◆ **YOUR ASSIGNMENT**
Report the number of lines in the records below that contain the word "Nuxt", and nothing more.

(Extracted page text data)
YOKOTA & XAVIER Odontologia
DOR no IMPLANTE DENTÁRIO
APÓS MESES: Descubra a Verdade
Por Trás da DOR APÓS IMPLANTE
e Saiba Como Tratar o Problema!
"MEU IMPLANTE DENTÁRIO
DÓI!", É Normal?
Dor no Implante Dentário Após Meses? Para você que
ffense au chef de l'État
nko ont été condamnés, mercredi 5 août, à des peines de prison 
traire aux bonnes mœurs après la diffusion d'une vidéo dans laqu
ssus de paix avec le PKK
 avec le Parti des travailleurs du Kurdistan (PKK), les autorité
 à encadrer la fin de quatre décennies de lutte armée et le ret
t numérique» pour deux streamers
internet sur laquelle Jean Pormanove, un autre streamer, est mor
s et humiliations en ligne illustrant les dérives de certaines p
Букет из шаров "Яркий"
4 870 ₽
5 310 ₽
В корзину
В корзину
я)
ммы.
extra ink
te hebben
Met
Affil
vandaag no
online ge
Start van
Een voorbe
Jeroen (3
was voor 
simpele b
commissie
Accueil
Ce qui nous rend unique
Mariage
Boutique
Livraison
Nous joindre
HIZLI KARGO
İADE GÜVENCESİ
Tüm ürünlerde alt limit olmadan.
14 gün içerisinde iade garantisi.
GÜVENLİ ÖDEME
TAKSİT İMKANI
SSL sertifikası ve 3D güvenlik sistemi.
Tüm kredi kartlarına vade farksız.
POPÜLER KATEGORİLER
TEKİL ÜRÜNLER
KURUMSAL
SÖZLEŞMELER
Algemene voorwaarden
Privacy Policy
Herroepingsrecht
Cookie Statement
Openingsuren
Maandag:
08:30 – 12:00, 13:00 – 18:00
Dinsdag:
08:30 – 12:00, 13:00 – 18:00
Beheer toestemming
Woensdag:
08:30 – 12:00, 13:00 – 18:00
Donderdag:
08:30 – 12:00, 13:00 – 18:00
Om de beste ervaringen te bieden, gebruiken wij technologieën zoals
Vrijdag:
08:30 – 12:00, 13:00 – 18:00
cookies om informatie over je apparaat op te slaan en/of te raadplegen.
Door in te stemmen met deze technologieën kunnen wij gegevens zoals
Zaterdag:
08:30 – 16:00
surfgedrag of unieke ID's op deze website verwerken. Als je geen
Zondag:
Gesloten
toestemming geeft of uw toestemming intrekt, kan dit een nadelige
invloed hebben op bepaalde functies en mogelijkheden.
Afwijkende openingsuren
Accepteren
...
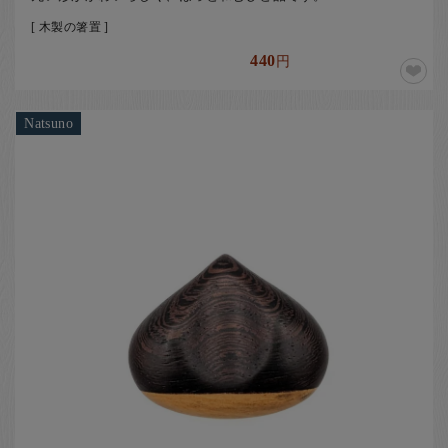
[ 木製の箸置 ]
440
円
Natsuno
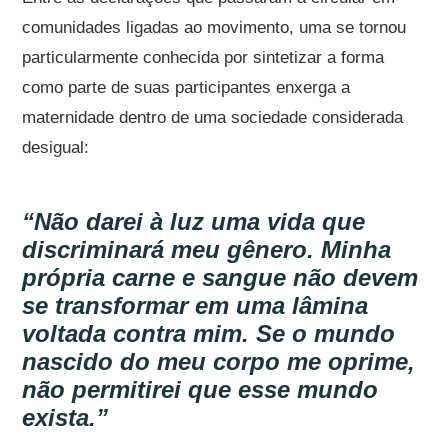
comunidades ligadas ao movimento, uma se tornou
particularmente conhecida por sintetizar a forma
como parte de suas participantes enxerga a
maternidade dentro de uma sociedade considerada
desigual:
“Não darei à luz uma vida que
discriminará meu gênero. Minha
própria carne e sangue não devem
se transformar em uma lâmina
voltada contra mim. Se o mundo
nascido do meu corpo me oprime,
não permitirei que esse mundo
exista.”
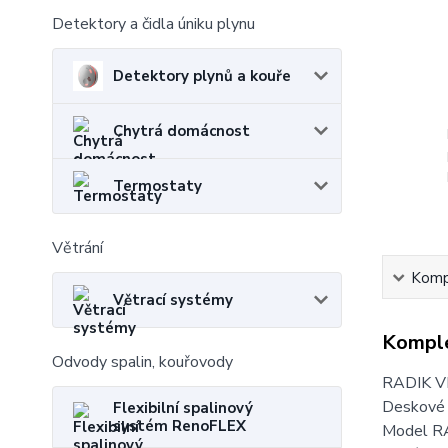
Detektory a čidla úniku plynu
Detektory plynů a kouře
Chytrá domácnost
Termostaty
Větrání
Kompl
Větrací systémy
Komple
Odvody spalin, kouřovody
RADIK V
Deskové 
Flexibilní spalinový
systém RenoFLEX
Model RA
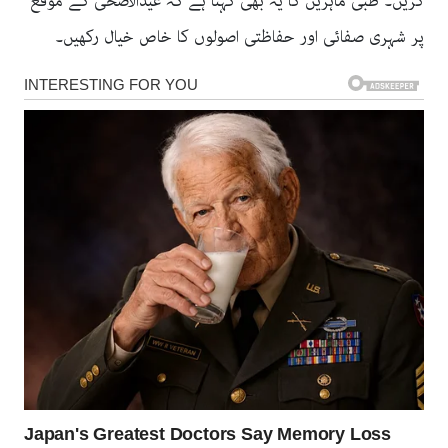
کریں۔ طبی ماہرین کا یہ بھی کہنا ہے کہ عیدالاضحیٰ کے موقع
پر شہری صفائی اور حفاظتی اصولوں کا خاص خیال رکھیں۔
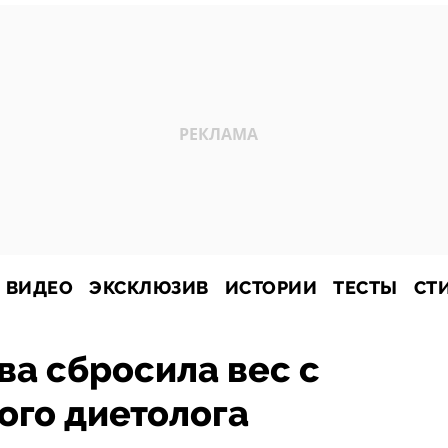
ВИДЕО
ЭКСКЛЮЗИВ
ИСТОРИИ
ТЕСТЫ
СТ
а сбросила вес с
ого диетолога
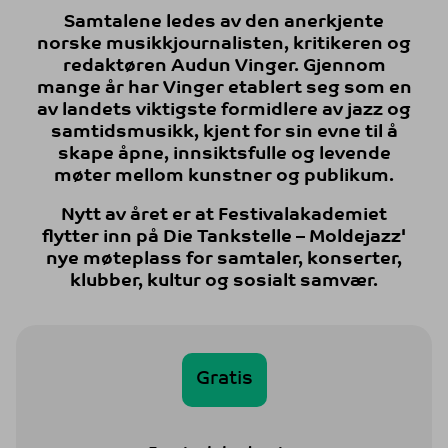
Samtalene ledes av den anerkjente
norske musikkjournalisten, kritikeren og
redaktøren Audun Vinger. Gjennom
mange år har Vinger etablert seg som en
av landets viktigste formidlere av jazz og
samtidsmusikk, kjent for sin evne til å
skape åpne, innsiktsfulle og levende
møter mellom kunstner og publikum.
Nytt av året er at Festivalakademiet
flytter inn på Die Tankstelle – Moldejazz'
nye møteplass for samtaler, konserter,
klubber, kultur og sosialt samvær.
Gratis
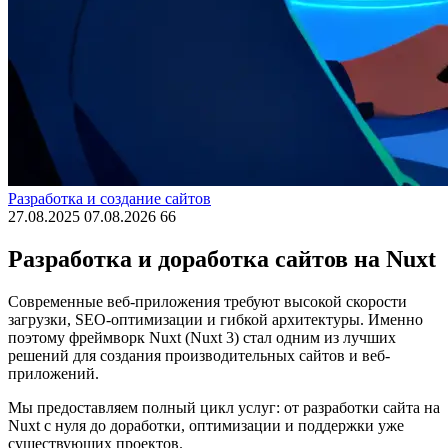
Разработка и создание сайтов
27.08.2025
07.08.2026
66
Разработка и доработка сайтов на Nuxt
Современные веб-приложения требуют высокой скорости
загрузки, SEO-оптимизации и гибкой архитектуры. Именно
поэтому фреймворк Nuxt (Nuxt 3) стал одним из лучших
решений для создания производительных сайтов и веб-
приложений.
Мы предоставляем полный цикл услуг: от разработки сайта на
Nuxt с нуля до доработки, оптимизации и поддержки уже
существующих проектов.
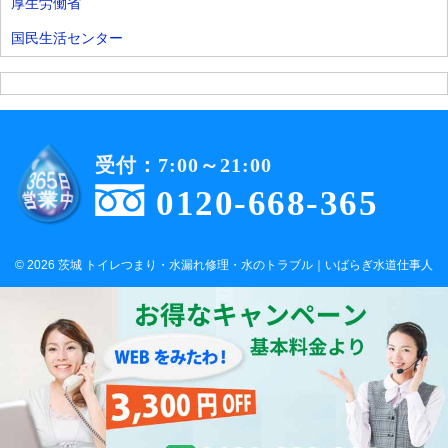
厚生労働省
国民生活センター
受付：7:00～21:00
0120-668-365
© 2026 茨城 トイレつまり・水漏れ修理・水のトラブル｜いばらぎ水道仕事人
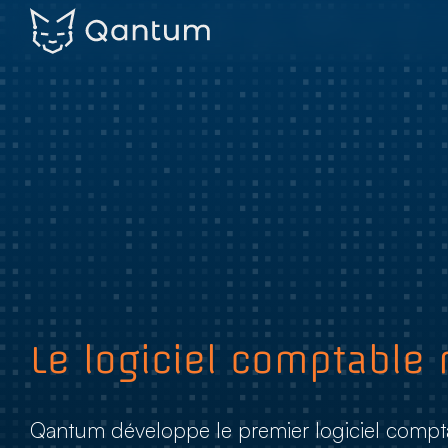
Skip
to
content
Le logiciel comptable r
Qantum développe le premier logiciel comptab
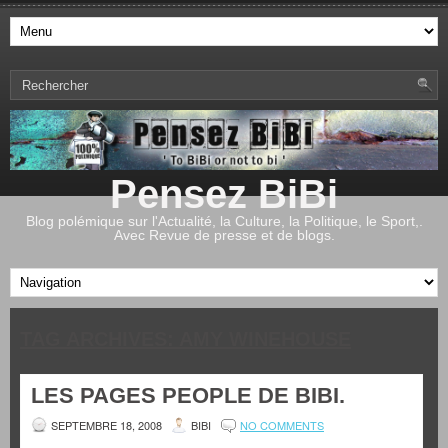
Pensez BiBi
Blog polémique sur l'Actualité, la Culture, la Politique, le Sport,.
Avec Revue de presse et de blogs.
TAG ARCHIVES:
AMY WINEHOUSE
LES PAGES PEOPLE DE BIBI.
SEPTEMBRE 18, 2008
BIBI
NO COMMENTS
==
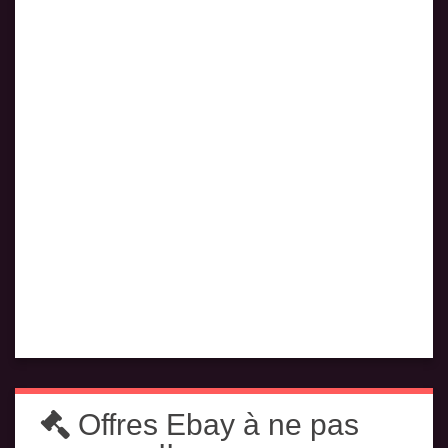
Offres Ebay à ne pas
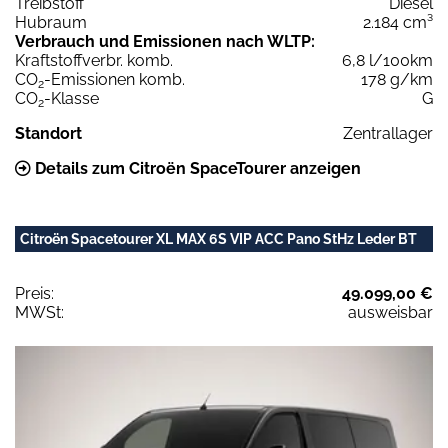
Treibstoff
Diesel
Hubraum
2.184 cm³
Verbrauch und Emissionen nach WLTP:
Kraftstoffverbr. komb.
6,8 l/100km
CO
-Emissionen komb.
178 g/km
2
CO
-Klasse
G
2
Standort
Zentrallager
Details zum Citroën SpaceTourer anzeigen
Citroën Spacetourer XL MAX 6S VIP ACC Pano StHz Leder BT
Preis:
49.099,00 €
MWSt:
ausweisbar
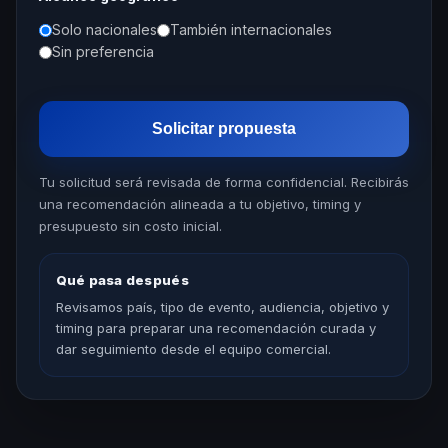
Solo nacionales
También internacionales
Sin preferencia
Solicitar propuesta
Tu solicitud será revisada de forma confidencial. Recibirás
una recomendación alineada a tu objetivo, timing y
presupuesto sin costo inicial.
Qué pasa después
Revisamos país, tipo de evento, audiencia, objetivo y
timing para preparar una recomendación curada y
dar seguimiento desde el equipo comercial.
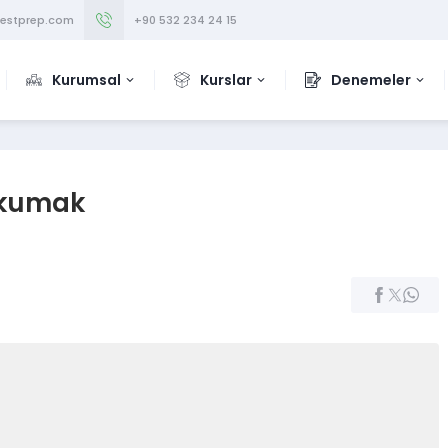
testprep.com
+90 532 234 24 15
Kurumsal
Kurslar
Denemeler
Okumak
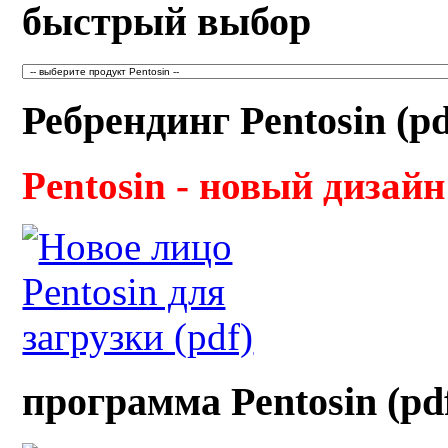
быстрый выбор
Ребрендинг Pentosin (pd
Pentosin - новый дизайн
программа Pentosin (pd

◆ **EXPECTED ANSWER**
3